Question and Comments

I have received one question and two comments since I last posted.

What is ppm C?

I am sorry for abbreviating, this should be spelled out at least once/blog, and it’s been a while. ppm C is an abbreviation for ppmv C which means parts per million volume carbon. The current level of atmospheric carbon is 380 ppmv C — out of every million units of air, 380 units are carbon dioxide. Doesn’t sound like much to be having such a great effect?

Methane is measured in even smaller units, ppb, or parts per billion.

Comments that go beyond nays and praise Thanks to Susan for her comments on the previous post on how we talk, and how we think about issues. Please read her comment!

Thanks as well to Bob for his comments on biofuels. He points out (in a longish comment, read the whole thing) that we need to look at behavior as well. This is absolutely true, but go to the post on Making Transit Work to see how difficult it is to effect behavior change.
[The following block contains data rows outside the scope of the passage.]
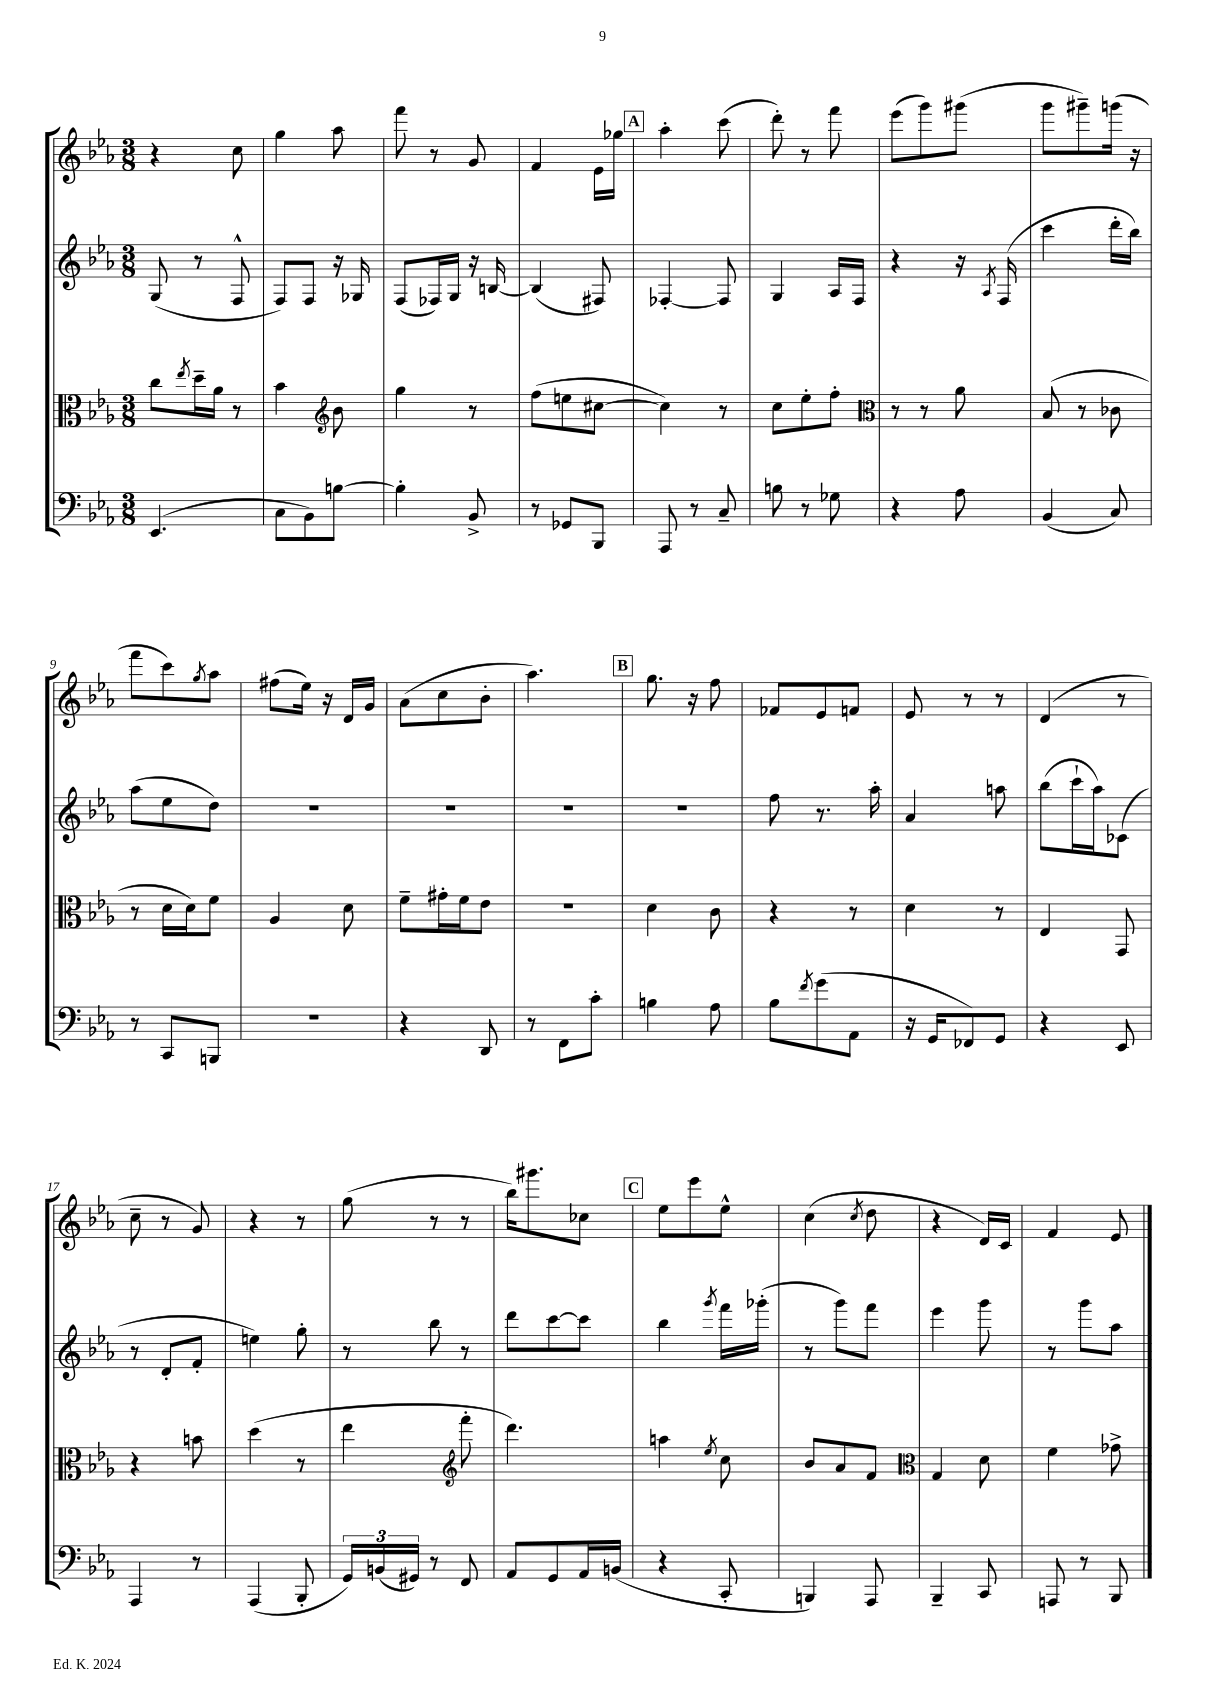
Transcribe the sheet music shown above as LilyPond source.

<<
\new StaffGroup <<
\new Staff = "s0" {
    \clef treble \key ees \major \numericTimeSignature \time 3/8
    r4 c''8 |
    g''4 aes''8 |
    f'''8 r8 g'8 |
    f'4 ees'16 ges''16 |
    \mark \markup { \box "A" } aes''4-. c'''8( |
    d'''8-.) r8 f'''8 |
    ees'''8( g'''8) gis'''8( |
    g'''8 gis'''8--) g'''16( r16 |
    f'''8 c'''8) \acciaccatura { g''8 } aes''8 |
    fis''8( ees''16) r16 d'16 g'16 |
    aes'8( c''8 bes'8-. |
    aes''4.) |
    \mark \markup { \box "B" } g''8. r16 f''8 |
    fes'8 ees'8 f'8 |
    ees'8 r8 r8 |
    d'4( r8 |
    c''8-- r8 g'8) |
    r4 r8 |
    g''8( r8 r8 |
    bes''16) gis'''8. ces''8 |
    \mark \markup { \box "C" } ees''8 ees'''8 ees''8-^ |
    c''4( \acciaccatura { c''8 } d''8 |
    r4 d'16) c'16 |
    f'4 ees'8 \bar "|." |
}
\new Staff = "s1" {
    \clef treble \key ees \major \numericTimeSignature \time 3/8
    g8( r8 f8-^ |
    f8) f8 r16 ges16 |
    f8( fes16) g16 r16 b16~ |
    b4( fis8) |
    \mark \markup { \box "A" } fes4~-. fes8 |
    g4 aes16 f16 |
    r4 r16 \acciaccatura { aes8 } f16( |
    c'''4 d'''16-. bes''16) |
    aes''8( ees''8 d''8) |
    R4. |
    R4. |
    R4. |
    \mark \markup { \box "B" } R4. |
    f''8 r8. aes''16-. |
    aes'4 a''8 |
    bes''8( c'''16-! aes''16) ces'8( |
    r8 d'8-. f'8-. |
    e''4) g''8-. |
    r8 bes''8 r8 |
    d'''8 c'''8~ c'''8 |
    \mark \markup { \box "C" } bes''4 \acciaccatura { g'''8 } f'''16 ges'''16-.( |
    r8 g'''8) f'''8 |
    ees'''4 g'''8 |
    r8 g'''8 aes''8 \bar "|." |
}
\new Staff = "s2" {
    \clef alto \key ees \major \numericTimeSignature \time 3/8
    c''8 \acciaccatura { ees''8 } d''16-- aes'16 r8 |
    bes'4 \clef treble bes'8 |
    g''4 r8 |
    f''8( e''8 cis''8~ |
    \mark \markup { \box "A" } cis''4) r8 |
    c''8 ees''8-. f''8-. |
    \clef alto r8 r8 aes'8 |
    bes8( r8 ces'8 |
    r8 d'16 d'16) f'8 |
    aes4 d'8 |
    f'8-- gis'16-. f'16 ees'8 |
    R4. |
    \mark \markup { \box "B" } d'4 c'8 |
    r4 r8 |
    d'4 r8 |
    ees4 g,8 |
    r4 b'8 |
    d''4( r8 |
    ees''4 \clef treble f'''8-. |
    d'''4.) |
    \mark \markup { \box "C" } a''4 \acciaccatura { ees''8 } c''8 |
    bes'8 aes'8 f'8 |
    \clef alto g4 d'8 |
    f'4 ges'8-> \bar "|." |
}
\new Staff = "s3" {
    \clef bass \key ees \major \numericTimeSignature \time 3/8
    ees,4.( |
    c8 bes,8) b8~ |
    b4-. bes,8-> |
    r8 ges,8 bes,,8 |
    \mark \markup { \box "A" } aes,,8 r8 c8-- |
    b8 r8 ges8 |
    r4 aes8 |
    bes,4( c8) |
    r8 c,8 b,,8 |
    R4. |
    r4 d,8 |
    r8 f,8 c'8-. |
    \mark \markup { \box "B" } b4 aes8 |
    bes8 \acciaccatura { f'8 } g'8( aes,8 |
    r16 g,16 fes,8) g,8 |
    r4 ees,8 |
    aes,,4 r8 |
    aes,,4( bes,,8-. |
    \tuplet 3/2 { g,16) b,16( gis,16) } r8 f,8 |
    aes,8 g,8 aes,16 b,16( |
    \mark \markup { \box "C" } r4 c,8-. |
    b,,4) aes,,8 |
    bes,,4-- c,8 |
    a,,8 r8 bes,,8 \bar "|." |
}
>>
>>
For those who missed it, this is a National Academy of Science examination of how to double transit use in the US from 2% to 4%. This modest goal, which will likely take decades to achieve, will be a small blip in the upward exponential use of airplane and automobile.

In reality, we need both technology and policy changes and behavior changes on top of those. Policy changes will lead to behavior changes, but we need behavior to change more rapidly.
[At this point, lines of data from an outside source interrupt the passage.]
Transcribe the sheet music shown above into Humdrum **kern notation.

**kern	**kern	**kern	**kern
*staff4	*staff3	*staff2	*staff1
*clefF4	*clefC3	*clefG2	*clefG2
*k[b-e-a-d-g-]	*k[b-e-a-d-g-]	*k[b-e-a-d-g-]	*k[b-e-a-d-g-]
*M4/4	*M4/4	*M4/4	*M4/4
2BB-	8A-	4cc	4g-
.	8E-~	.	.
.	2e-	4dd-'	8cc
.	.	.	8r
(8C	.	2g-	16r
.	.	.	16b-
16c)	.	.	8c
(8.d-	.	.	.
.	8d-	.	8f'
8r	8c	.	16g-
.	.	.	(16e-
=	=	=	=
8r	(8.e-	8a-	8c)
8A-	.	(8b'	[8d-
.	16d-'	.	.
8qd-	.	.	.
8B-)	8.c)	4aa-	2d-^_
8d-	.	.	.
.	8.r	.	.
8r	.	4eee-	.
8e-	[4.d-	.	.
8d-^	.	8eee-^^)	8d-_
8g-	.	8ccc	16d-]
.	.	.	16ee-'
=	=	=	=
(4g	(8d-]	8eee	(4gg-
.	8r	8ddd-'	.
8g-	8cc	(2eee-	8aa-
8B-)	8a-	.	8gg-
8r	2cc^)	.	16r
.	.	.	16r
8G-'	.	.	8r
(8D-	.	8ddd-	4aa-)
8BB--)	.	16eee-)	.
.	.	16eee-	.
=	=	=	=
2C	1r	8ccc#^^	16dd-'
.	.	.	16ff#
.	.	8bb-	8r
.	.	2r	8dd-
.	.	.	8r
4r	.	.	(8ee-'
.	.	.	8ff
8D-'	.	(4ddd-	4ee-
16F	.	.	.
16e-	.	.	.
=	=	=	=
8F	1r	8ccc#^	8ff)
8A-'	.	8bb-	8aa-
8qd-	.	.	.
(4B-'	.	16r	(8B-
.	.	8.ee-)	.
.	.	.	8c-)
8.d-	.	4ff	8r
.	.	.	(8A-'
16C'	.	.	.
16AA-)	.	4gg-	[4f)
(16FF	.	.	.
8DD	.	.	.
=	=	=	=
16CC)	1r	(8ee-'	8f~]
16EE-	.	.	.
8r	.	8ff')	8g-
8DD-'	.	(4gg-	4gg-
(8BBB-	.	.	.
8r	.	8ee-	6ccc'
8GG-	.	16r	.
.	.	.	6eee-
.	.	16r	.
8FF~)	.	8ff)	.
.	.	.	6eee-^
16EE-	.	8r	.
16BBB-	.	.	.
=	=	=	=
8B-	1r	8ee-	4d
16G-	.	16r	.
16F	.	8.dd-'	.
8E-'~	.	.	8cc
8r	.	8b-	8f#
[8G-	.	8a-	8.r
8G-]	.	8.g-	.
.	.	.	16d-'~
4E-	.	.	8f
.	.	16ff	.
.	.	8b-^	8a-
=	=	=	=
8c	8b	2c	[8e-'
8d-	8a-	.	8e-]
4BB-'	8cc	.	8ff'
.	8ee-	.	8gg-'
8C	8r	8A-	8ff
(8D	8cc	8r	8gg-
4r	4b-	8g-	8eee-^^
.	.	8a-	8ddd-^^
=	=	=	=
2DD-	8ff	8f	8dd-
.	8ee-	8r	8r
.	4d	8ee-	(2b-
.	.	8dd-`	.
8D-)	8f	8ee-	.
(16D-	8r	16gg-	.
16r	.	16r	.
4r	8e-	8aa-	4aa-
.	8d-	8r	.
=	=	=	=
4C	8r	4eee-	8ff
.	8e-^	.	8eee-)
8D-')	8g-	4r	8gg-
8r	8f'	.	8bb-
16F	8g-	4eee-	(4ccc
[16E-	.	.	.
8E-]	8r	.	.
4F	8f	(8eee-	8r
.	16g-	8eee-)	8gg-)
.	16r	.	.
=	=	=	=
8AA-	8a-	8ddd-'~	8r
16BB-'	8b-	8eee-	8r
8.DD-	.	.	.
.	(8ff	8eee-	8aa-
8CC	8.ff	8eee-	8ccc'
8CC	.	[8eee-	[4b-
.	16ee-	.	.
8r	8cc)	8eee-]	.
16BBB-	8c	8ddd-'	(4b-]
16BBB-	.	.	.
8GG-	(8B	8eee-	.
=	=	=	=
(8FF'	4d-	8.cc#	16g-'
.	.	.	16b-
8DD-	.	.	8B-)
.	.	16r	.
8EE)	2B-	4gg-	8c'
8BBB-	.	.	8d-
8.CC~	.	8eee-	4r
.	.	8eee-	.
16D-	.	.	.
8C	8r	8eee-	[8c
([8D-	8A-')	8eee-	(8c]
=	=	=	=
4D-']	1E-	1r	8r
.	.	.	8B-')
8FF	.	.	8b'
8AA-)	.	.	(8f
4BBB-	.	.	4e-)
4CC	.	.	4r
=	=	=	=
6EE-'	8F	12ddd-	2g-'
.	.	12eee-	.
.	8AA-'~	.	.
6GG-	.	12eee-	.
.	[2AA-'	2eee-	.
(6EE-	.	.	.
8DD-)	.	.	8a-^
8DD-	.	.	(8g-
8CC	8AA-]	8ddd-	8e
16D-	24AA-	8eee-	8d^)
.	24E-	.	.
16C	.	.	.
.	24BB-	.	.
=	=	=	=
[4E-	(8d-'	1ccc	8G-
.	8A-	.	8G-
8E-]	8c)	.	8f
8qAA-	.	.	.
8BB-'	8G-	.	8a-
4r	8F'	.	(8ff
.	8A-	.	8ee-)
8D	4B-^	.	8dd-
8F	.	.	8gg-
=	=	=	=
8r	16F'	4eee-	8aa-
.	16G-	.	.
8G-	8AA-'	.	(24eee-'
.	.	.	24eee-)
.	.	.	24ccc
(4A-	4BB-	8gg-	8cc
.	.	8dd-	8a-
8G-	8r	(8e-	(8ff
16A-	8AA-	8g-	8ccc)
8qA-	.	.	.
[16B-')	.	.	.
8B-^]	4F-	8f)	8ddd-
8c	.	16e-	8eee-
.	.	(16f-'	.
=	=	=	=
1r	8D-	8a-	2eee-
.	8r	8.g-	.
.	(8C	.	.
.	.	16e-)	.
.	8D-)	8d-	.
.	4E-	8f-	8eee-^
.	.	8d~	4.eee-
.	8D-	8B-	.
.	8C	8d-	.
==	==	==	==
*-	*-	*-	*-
There are two reasons for this. First, there is reason to doubt that policy and technology changes will be fast or deep enough to confront climate change and other environmental disasters. And second, people who look at their own flying and driving, who look at how far their food travels and the environmental impact of where they live, are more likely to push the issues with the general public and with legislators.
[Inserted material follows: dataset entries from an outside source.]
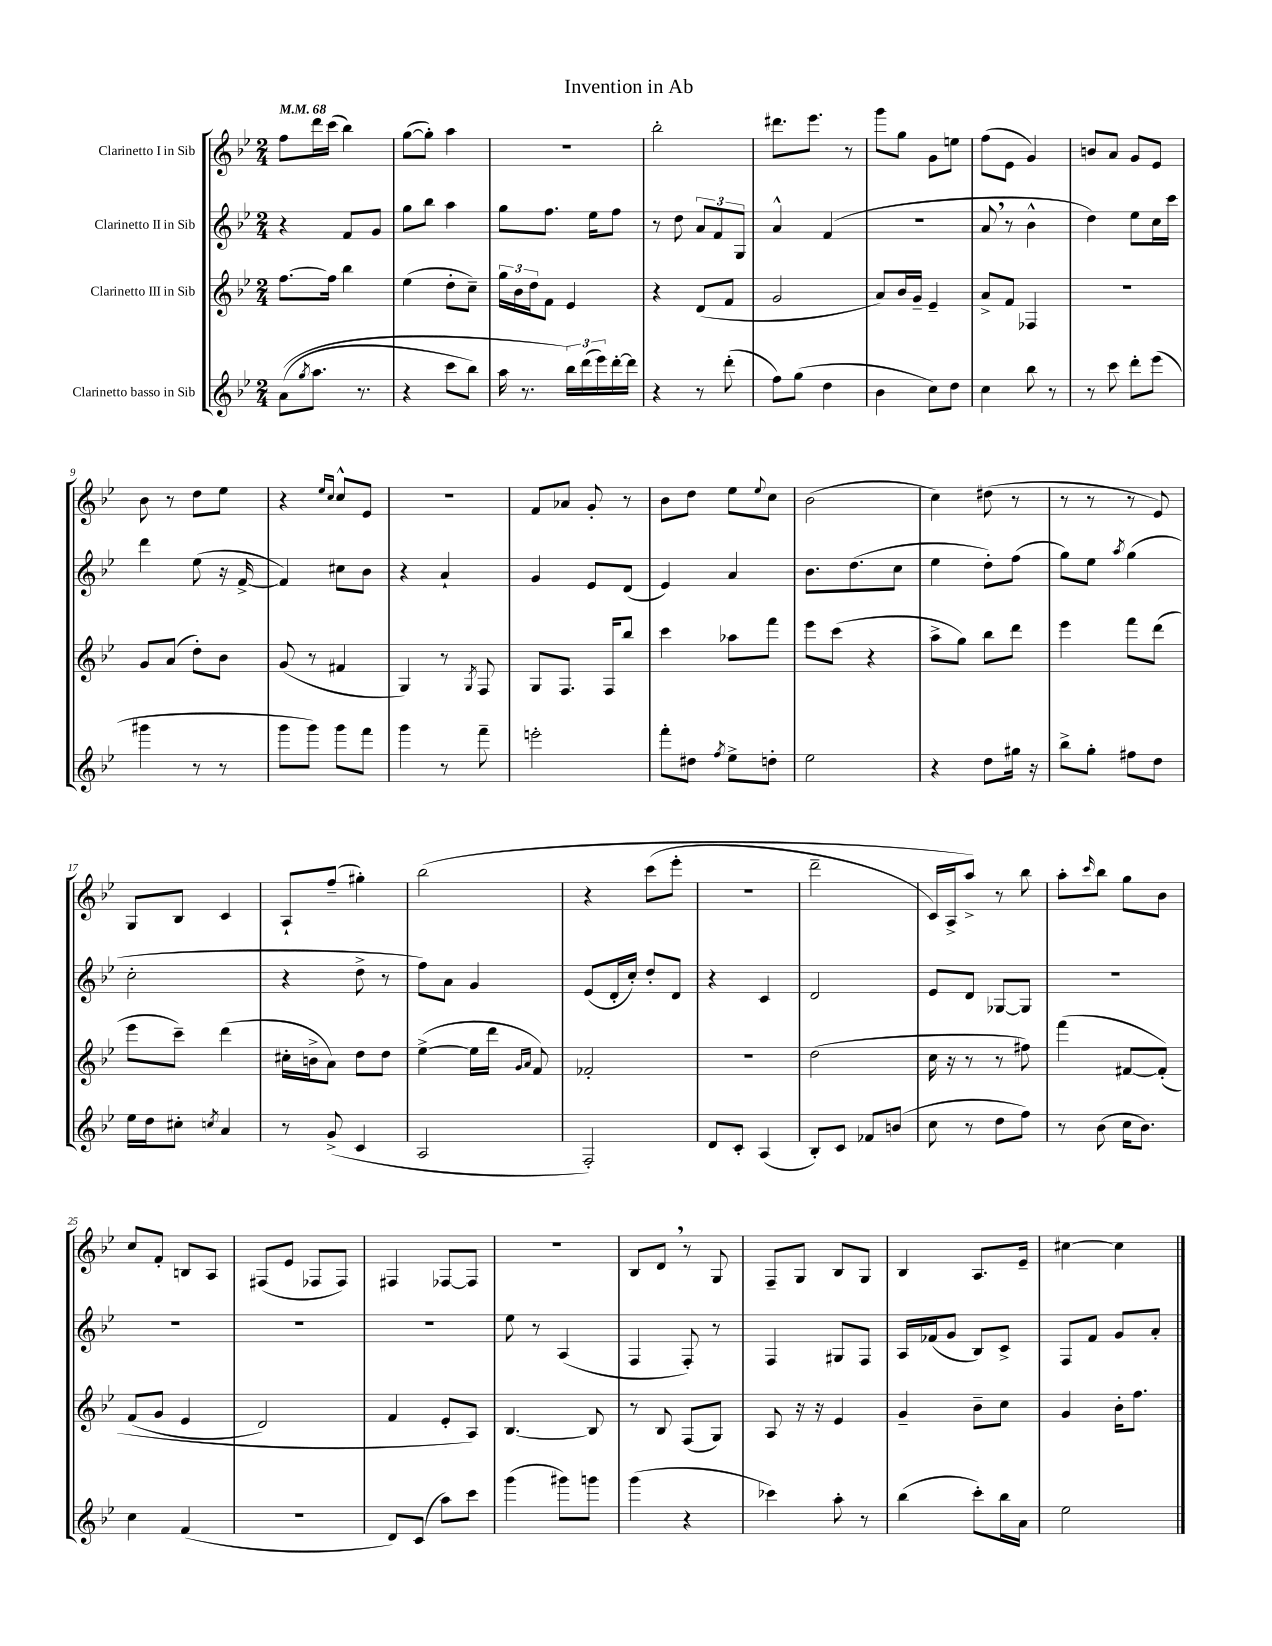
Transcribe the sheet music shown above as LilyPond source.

\header { title = "Invention in Ab" }
<<
\new StaffGroup <<
\new Staff = "s0" \with { instrumentName = "Clarinetto I in Sib" } {
    \clef treble \key bes \major \numericTimeSignature \time 2/4 \tempo 4 = 68
    f''8 d'''16 c'''16( bes''4) |
    g''8~( g''8-.) a''4 |
    R2 |
    bes''2-. |
    dis'''8. ees'''8. r8 |
    g'''8 g''8 g'8 e''8 |
    f''8( ees'8 g'4) |
    b'8 a'8 g'8 ees'8 |
    bes'8 r8 d''8 ees''8 |
    r4 \grace { ees''16 c''16 } c''8-^ ees'8 |
    r2 |
    f'8 aes'8 g'8-. r8 |
    bes'8 d''8 ees''8 \appoggiatura { ees''8 } c''8 |
    bes'2( |
    c''4) dis''8( r8 |
    r8 r8 r8 ees'8) |
    g8 bes8 c'4 |
    a8-! f''8--( gis''4-.) |
    bes''2\( |
    r4 c'''8( ees'''8-. |
    r2 |
    d'''2-- |
    c'16) a16-> a''8->\) r8 bes''8 |
    a''8-. \grace { c'''16 } bes''8 g''8 bes'8 |
    c''8 f'8-. b8 a8 |
    fis8( ees'8 fes8 fes8) |
    fis4 fes8~ fes8 |
    r2 |
    bes8 d'8 \breathe r8 g8 |
    f8-- g8 bes8 g8 |
    bes4 a8. ees'16-- |
    cis''4~ cis''4 \bar "|." |
}
\new Staff = "s1" \with { instrumentName = "Clarinetto II in Sib" } {
    \clef treble \key bes \major \numericTimeSignature \time 2/4
    r4 f'8 g'8 |
    g''8 bes''8 a''4 |
    g''8 f''8. ees''16 f''8 |
    r8 d''8 \tuplet 3/2 { a'8 f'8 g8 } |
    a'4-^ f'4( |
    r2 |
    a'8 \breathe r8 bes'4-^ |
    d''4) ees''8 c''16 c'''16 |
    d'''4 ees''8( r16 f'16~-> |
    f'4) cis''8 bes'8 |
    r4 a'4-! |
    g'4 ees'8 d'8( |
    ees'4) a'4 |
    bes'8. d''8.( c''8 |
    ees''4 d''8-.) f''8( |
    g''8) ees''8 \acciaccatura { a''8 } g''4( |
    c''2-. |
    r4 d''8-> r8 |
    f''8) a'8 g'4 |
    ees'8( d'16-. c''16-.) d''8-. d'8 |
    r4 c'4 |
    d'2 |
    ees'8 d'8 ges8~ ges8 |
    R2 |
    R2 |
    R2 |
    R2 |
    ees''8 r8 a4( |
    f4 f8-.) r8 |
    f4 gis8 f8 |
    a16 fes'16( g'8 bes8) c'8-> |
    f8 f'8 g'8 a'8-. \bar "|." |
}
\new Staff = "s2" \with { instrumentName = "Clarinetto III in Sib" } {
    \clef treble \key bes \major \numericTimeSignature \time 2/4
    f''8.~ f''16 bes''4 |
    ees''4( d''8-. c''8--) |
    \tuplet 3/2 { g''16 bes'16 d''16 } f'8 ees'4 |
    r4 d'8( f'8 |
    g'2 |
    a'8) bes'16 g'16-- ees'4-- |
    a'8-> f'8 fes4 |
    R2 |
    g'8 a'8( d''8-.) bes'8 |
    g'8( r8 fis'4 |
    g4) r8 \acciaccatura { g8 } f8 |
    g8 f8. f16 bes''8 |
    c'''4 aes''8 f'''8 |
    ees'''8 c'''8( r4 |
    a''8-> g''8) bes''8 d'''8 |
    ees'''4 f'''8 d'''8( |
    ees'''8 c'''8--) d'''4( |
    cis''16-. b'16-> a'8) d''8 d''8 |
    ees''4~->( ees''16 d'''16 \grace { g'16 a'16 } f'8) |
    fes'2-. |
    R2 |
    d''2( |
    c''16 r16 r8 r8 fis''8) |
    f'''4( fis'8~ fis'8-.)\( |
    f'8( g'8 ees'4 |
    d'2) |
    f'4 ees'8-. a8\) |
    bes4.~ bes8 |
    r8 bes8 f8( g8) |
    a8 r16 r16 ees'4 |
    g'4-- bes'8-- c''8 |
    g'4 bes'16-. f''8. \bar "|." |
}
\new Staff = "s3" \with { instrumentName = "Clarinetto basso in Sib" } {
    \clef treble \key bes \major \numericTimeSignature \time 2/4
    a'8(\( \acciaccatura { g''8 } a''8. r8. |
    r4 c'''8 bes''8) |
    a''16 r8. \tuplet 3/2 { bes''16\) d'''16( ees'''16) } d'''16~-. d'''16 |
    r4 r8 d'''8-.( |
    f''8) g''8( d''4 |
    bes'4 c''8) d''8 |
    c''4 bes''8 r8 |
    r8 c'''8 d'''8-. ees'''8( |
    gis'''4 r8 r8 |
    g'''8 g'''8) g'''8 f'''8 |
    g'''4 r8 f'''8-- |
    e'''2-. |
    f'''8-. dis''8 \acciaccatura { f''8 } ees''8-> d''8-. |
    ees''2 |
    r4 d''8 gis''16 r16 |
    bes''8-> g''8-. fis''8 d''8 |
    ees''16 d''16 cis''8-. \acciaccatura { c''8 } a'4 |
    r8 g'8->( c'4 |
    a2 |
    f2-.) |
    d'8 c'8-. a4( |
    bes8-.) c'8 fes'8 b'8( |
    c''8 r8 d''8 f''8) |
    r8 bes'8( c''16 bes'8.) |
    c''4 f'4( |
    R2 |
    d'8) c'8( a''8) c'''8 |
    g'''4( gis'''8) g'''8 |
    g'''4( r4 |
    ces'''4) a''8-. r8 |
    bes''4( c'''8-.) bes''16 a'16 |
    ees''2 \bar "|." |
}
>>
>>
One Response to “Question and Comments”

  1. Bob Seeley says:

    I agree with all this. We need changes in all three areas mentioned-technology, policy, and behavior. My point was that poor policy and poor social design make behavior change less likely, and better policy and design can help to facilitate it. If we build our communities on the assumption of cheap and abundant fuel (and without taking into account the environment), as we did done in the latter half of the 20th century and the early years of the 21st, we end up encouraging people to use energy wastefully and in environmentally destructive ways. If you can’t get anywhere without a private car, as you can’t in many late 20th century suburbs, you will regard your private car as essential.

    Building better-designed, more environmentally sound communities will not in itself cause people to change their behavior, but it will make change an option. Building standard sprawling suburbs makes change more difficult for all but hermits. People who want to visit family members or friends will find it hard to do so without a vehicle.

    I don’t, however, mean to suggest that any of this will happen fast enough to effect the necessary changes. We (meaning our species) need to come up with short-term fixes that will make it possible to build more environmentally sound communities in the long run. Otherwise there will be no long run.

    This appears to contradict my first paragraph above, which seemed to make better design primary, so I should clarify. Better design is one primary need for the long run; but it can’t be primary for the short run. I can’t personally think of a way out of this box, at least not yet. But recognition that we are in a box is the first step toward doing something about it.